Wallach's Interpretation of Diagnostic Tests: Pathways to Arriving at a Clinical Diagnosis (170 page)

   Uptake phase: Unconjugated bilirubin is bound to albumin and is presented to the hepatocyte, where the complex dissociates and bilirubin enters the cell either by diffusion or by transport across the membrane.

   Conjugation phase: Bilirubin is then conjugated in a two-step process. This occurs in the endoplasmic reticulum and is catalyzed by glucuronyl transferase. Bilirubin glucuronide is generated.

   Excretion phase: In an energy-dependent process occurring in the biliary canaliculi, conjugated bilirubin is excreted into the bile. It is important to remember that this is the rate-limiting step. When this phase is impaired, either through obstruction or through excretory defects, the conjugated bilirubin is presumed to reflux through the hepatic sinusoids into the bloodstream.

   Intestinal phase: After excretion into the bile, conjugated bile is transported into the duodenum. It is not reabsorbed by intestinal mucosa. In the intestine, it is either excreted in the feces unchanged or metabolized by intestinal bacteria to urobilinogen. Urobilinogen is then reabsorbed, where a small portion is metabolized in the liver, and the remainder bypasses the liver and is excreted by the kidney.
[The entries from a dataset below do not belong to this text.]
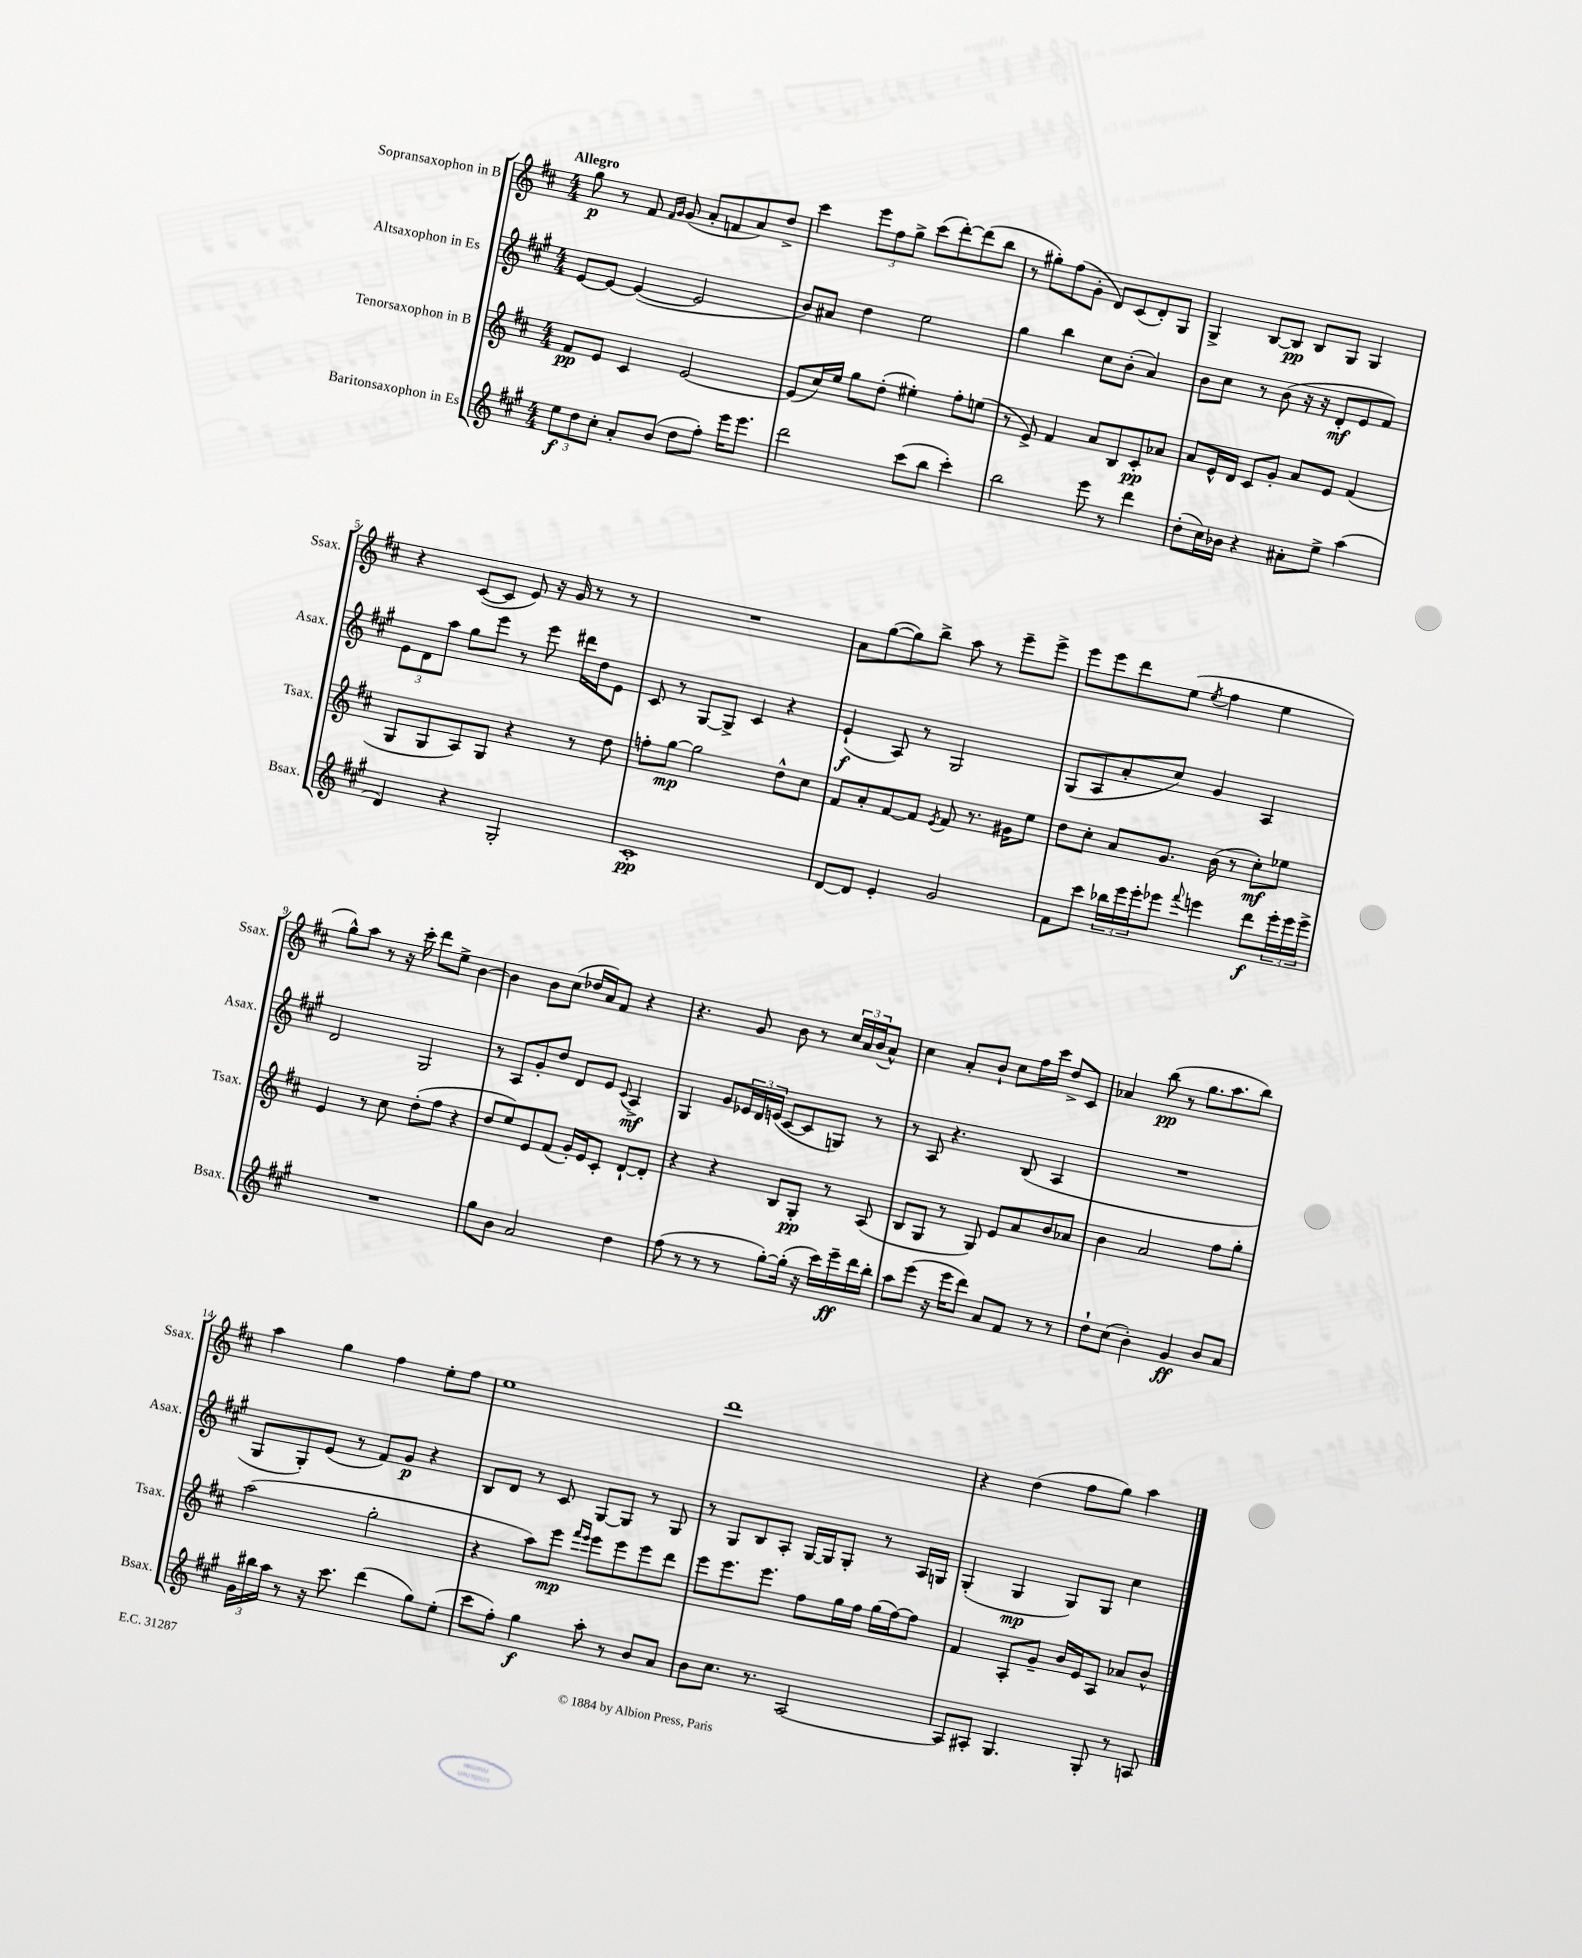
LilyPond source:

<<
\new StaffGroup <<
\new Staff = "s0" \with { instrumentName = "Sopransaxophon in B" shortInstrumentName = "Ssax." } {
    \clef treble \key d \major \numericTimeSignature \time 4/4 \tempo "Allegro"
    g''8\p r8 fis'8 \grace { fis'16 g'16 } g'8( a'8-. f'8 a'8) d''8-> |
    cis'''4 \tuplet 3/2 { e'''8 fis''8 g''8-> } cis'''8( d'''8~-.) d'''8( b''8 |
    r8 gis''8-.) fis''8( g'8-. d'8) cis'8( d'8-.) g8 |
    g4-> b8~ b8\pp b8 g8 g4 |
    r4 cis'8~( cis'8 e'8) r16 g'16 r8 r8 |
    R1 |
    a'8 g''8~( g''8) b''8-> a''8 r8 e'''8-- e'''8-> |
    e'''8 e'''8 d'''8 e''8( \acciaccatura { e''8 } fis''4 e''4 |
    g''8-^) a''8 r8 r16 cis'''16-. d'''8 e''8-> b'4~ |
    b'4 b'8 cis''8( des''16 a'16) fis'8 r4 |
    r4. g'8 b'8 r8 \tuplet 3/2 { cis''16 a'16 b'16( } a'8-^) |
    cis''4 a'8-. b'8-! cis''8 fis''16 cis'''16 d''8-> cis'8 |
    aes'4 b''8\pp( r8 g''8. a''8. b''8) |
    a''4 g''4 fis''4 e''8-. fis''8 |
    e''1 |
    d'''1 |
    r4 d''4( fis''8 g''8) a''4 \bar "|." |
}
\new Staff = "s1" \with { instrumentName = "Altsaxophon in Es" shortInstrumentName = "Asax." } {
    \clef treble \key a \major \numericTimeSignature \time 4/4
    e'8~ e'8~ e'4~( e'2 |
    b'8) ais'8 d''4 e''2 |
    gis''4 b''4 cis''8 b'8-.( a'4) |
    b'8 cis''8 r8 b'8( r16 r16 d'8-.\mf e'8 fis'8) |
    \tuplet 3/2 { e'8 d'8 a''8 } gis''8 e'''8 r8 e'''8 dis'''16 d''16 e'8 |
    cis'8 r8 gis8~ gis8-> cis'4 r4 |
    e'4-!\f( a8) r8 gis2 |
    gis8( a8 a'8-. cis''8) gis'4 a4 |
    d'2 gis2 |
    r8 a8 gis'8-. d''8 d'8 e'8 \appoggiatura { cis'8 } a4->\mf |
    gis4 gis'8 \tuplet 3/2 { ees'16 d'16 e'16( } cis'8~ cis'8 g8) r8 |
    r8 a8 r4. b8( a4 |
    R1 |
    gis8 gis8-.) e'8( r8 fis'8) gis'8\p r4 |
    b8 d'8 r8 cis'8 gis8~ gis8 r8 gis8 |
    r8 gis8 b8 a8-. gis16~ gis16 gis8-. r8 a16 g16 |
    gis4-.( gis4\mp gis8) gis8 cis''4 \bar "|." |
}
\new Staff = "s2" \with { instrumentName = "Tenorsaxophon in B" shortInstrumentName = "Tsax." } {
    \clef treble \key d \major \numericTimeSignature \time 4/4
    fis'8\pp e'8 cis'4 e'2~ |
    e'8( cis''16) e''16 g''8 d''8-.( eis''4-.) fis''8-. e''8( |
    r8 e'8->) fis'4 a'8 b8 cis'8-.\pp aes'8 |
    a'8 e'16-^ d'16 cis'8 g'8-. a'8 e'8 fis'4( |
    g8 g8 a8) g8 r4 r8 d''8 |
    f''8-. g''8~\mp g''2 d''8-^ cis''8 |
    fis'8 a'8-. fis'8~ fis'8 \acciaccatura { e'8 } fis'8 r8. gis'16 e''8 |
    d''8 cis''8-. a'8 g'8. b'16( r8 cis''8-.\mf) ees''8 |
    e'4 r8 cis''8 d''8-.( fis''8 r4 |
    d''8 e''8) e'8 fis'8( g'16-.) e'16 cis'8-. d'8~-! d'8-. |
    r4 r4 b8 g8-.\pp r8 a8( |
    b8 g8 r8 g8) e'8 a'8 b'8 aes'8 |
    b'4 a'2 fis''8 g''8-. |
    a''2( g''2-. |
    r4 a''8) e'''8\mp \grace { fis'''16 e'''16 } e'''8 e'''8 e'''8 d'''8 |
    e'''8 e'''8. e'''8. fis''8 g''16 fis''16 g''16( fis''16~) fis''8 |
    fis'4 a8-. g'8-- b'16 e'16 a8 aes'8 b'8-^ \bar "|." |
}
\new Staff = "s3" \with { instrumentName = "Baritonsaxophon in Es" shortInstrumentName = "Bsax." } {
    \clef treble \key a \major \numericTimeSignature \time 4/4
    \tuplet 3/2 { e''8\f d''8 cis''8-. } a'8-. b'8( d''8 fis''8-.) e'''16 e'''8. |
    d'''2 cis'''8( b''8 cis'''4-.) |
    b''2 e'''8 r8 d'''4 |
    d''8-.( cis''16) bes'16 r4 ais'8-. e''8-> a''4( |
    d'4) r4 gis2-. |
    cis'1-.\pp |
    d'8~ d'8 e'4-. gis'2 |
    fis'8 cis'''8 \tuplet 3/2 { bes''16 e'''16 e'''16-. } ees'''8 \appoggiatura { fis'''8 } e'''4 d'''8\f \tuplet 3/2 { e'''16-. e'''16 e'''16-> } |
    R1 |
    gis''8 b'8 a'2 d''4 |
    fis''8( r8 r8 r8 gis''8~-.) gis''16-.( r16 cis'''16) e'''16--\ff d'''16 b''16-. |
    a''8 e'''8( r16 e'''16 d'''8) a'8 fis'8 r8 r8 |
    d''8-! cis''8( b'4-.) gis'4\ff b'8 a'8 |
    \tuplet 3/2 { gis'16 bis''16 a''16 } r8 r16 cis'''8. d'''4( gis''8) e''8-.( |
    cis'''8 fis''8-.) gis''4\f a''8-. r8 b'8 a'8 |
    b'8 cis''8. r8. a2~ |
    a8 ais8-. gis4. gis8-. r8 a8 \bar "|." |
}
>>
>>
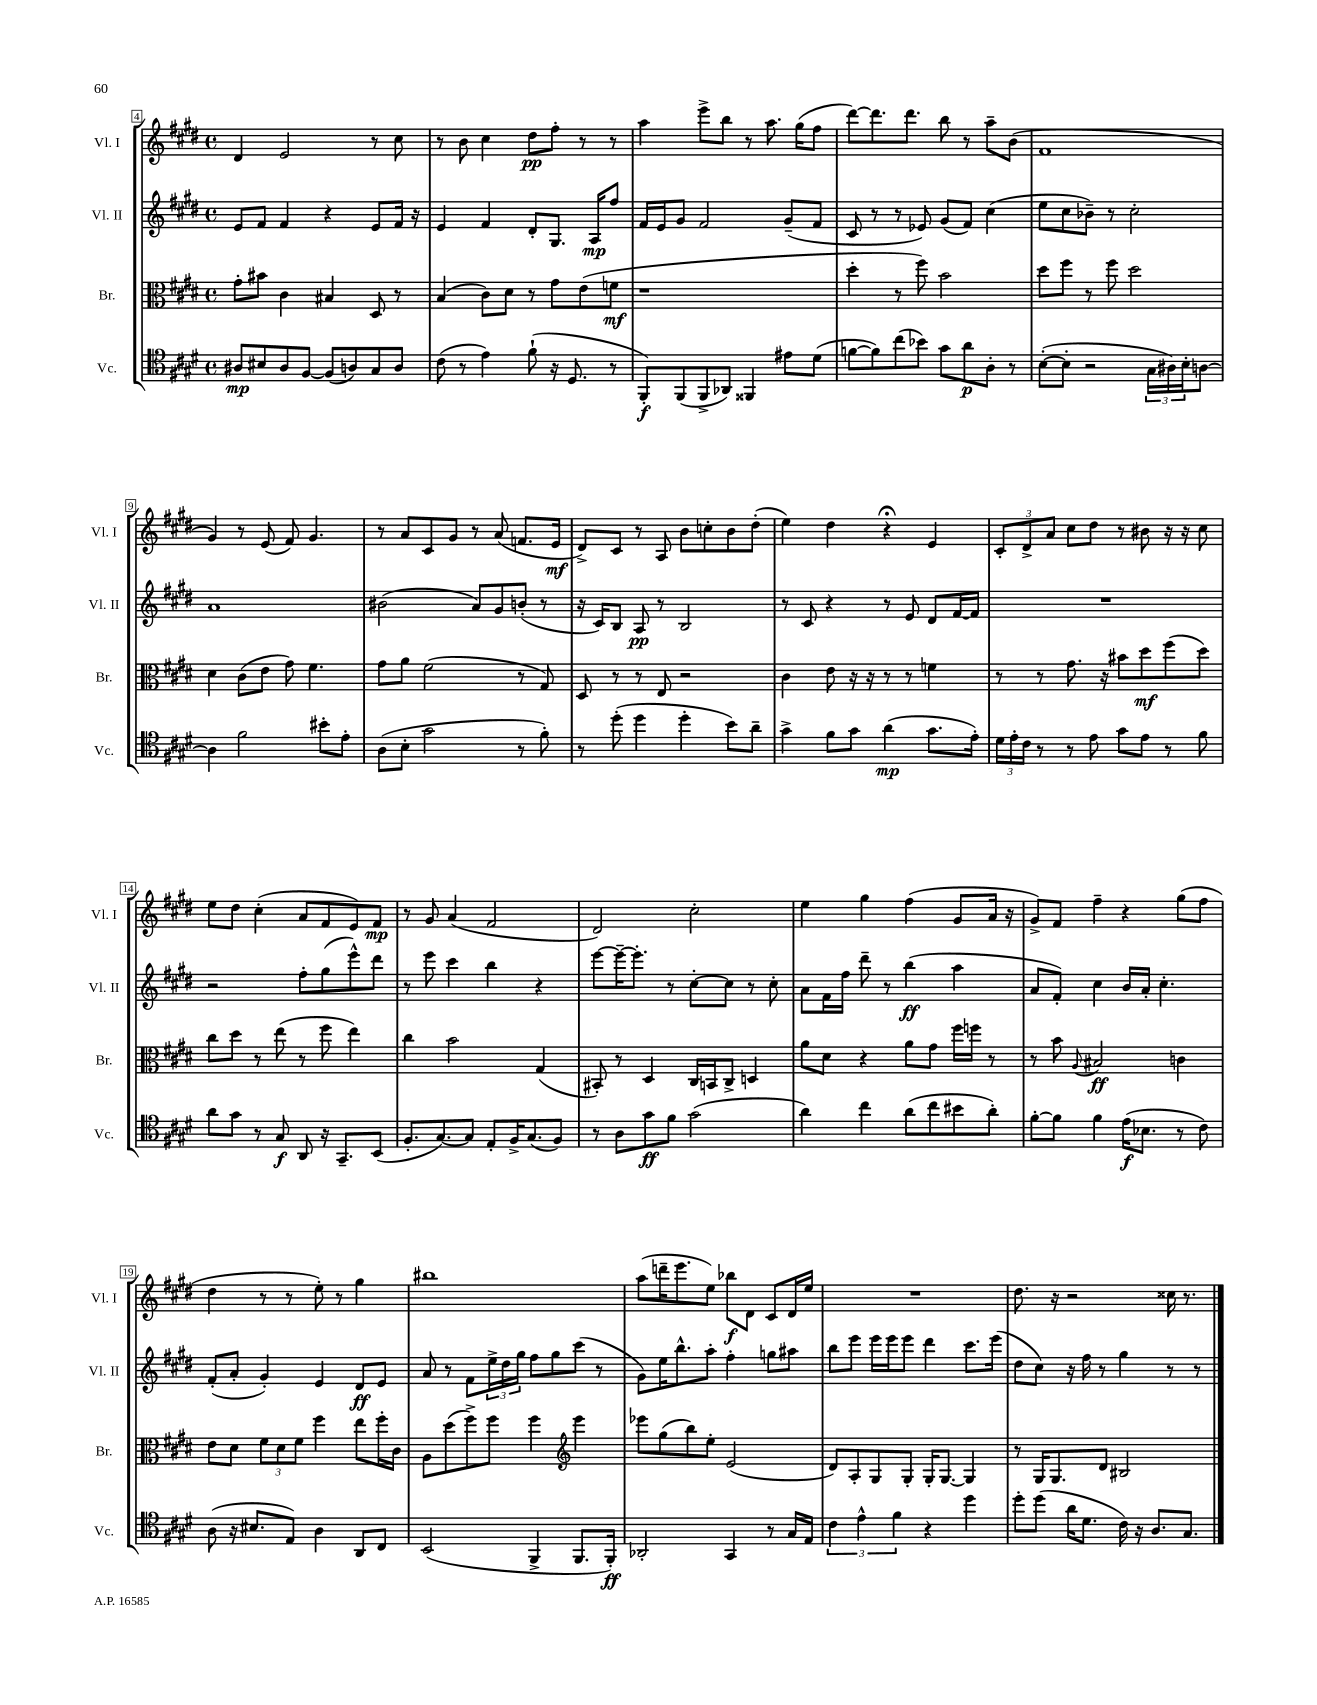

   Differential Diagnosis of Jaundice (Table
5-6
)

   Extrahepatic biliary obstruction

   The history, physical examination, and initial laboratory assessment have a sensitivity of 90–95%. The specificity, however, is only 76%. When radiologic imaging is factored in, the specificity rises to 98%.

   Approximately 40% of patients with this diagnosis present with jaundice.

   In the setting of complete obstruction, alcoholic stools are seen and no urobilinogen is detected in the urine (see Cancer Head of the Pancreas, Acute Abdomen).

   In patients with extrahepatic biliary obstruction, ALP would be expected to rise to levels 2–3 times normal. A normal level would be uncommon. Serum transaminases would generally be <300 U/L.

   Intrahepatic cholestasis: Consider intrahepatic etiologies in the differential diagnosis because high levels may be seen in patients with primary biliary cirrhosis and granulomatous hepatitis.

   This group of disorders is defined by the lack of evidence of mechanical obstruction and cannot be explained on the basis of hepatocellular injury alone. Among these disorders are those characterized by disordered enzyme function (intrinsic/acquired), infiltrative disorders, and drugs.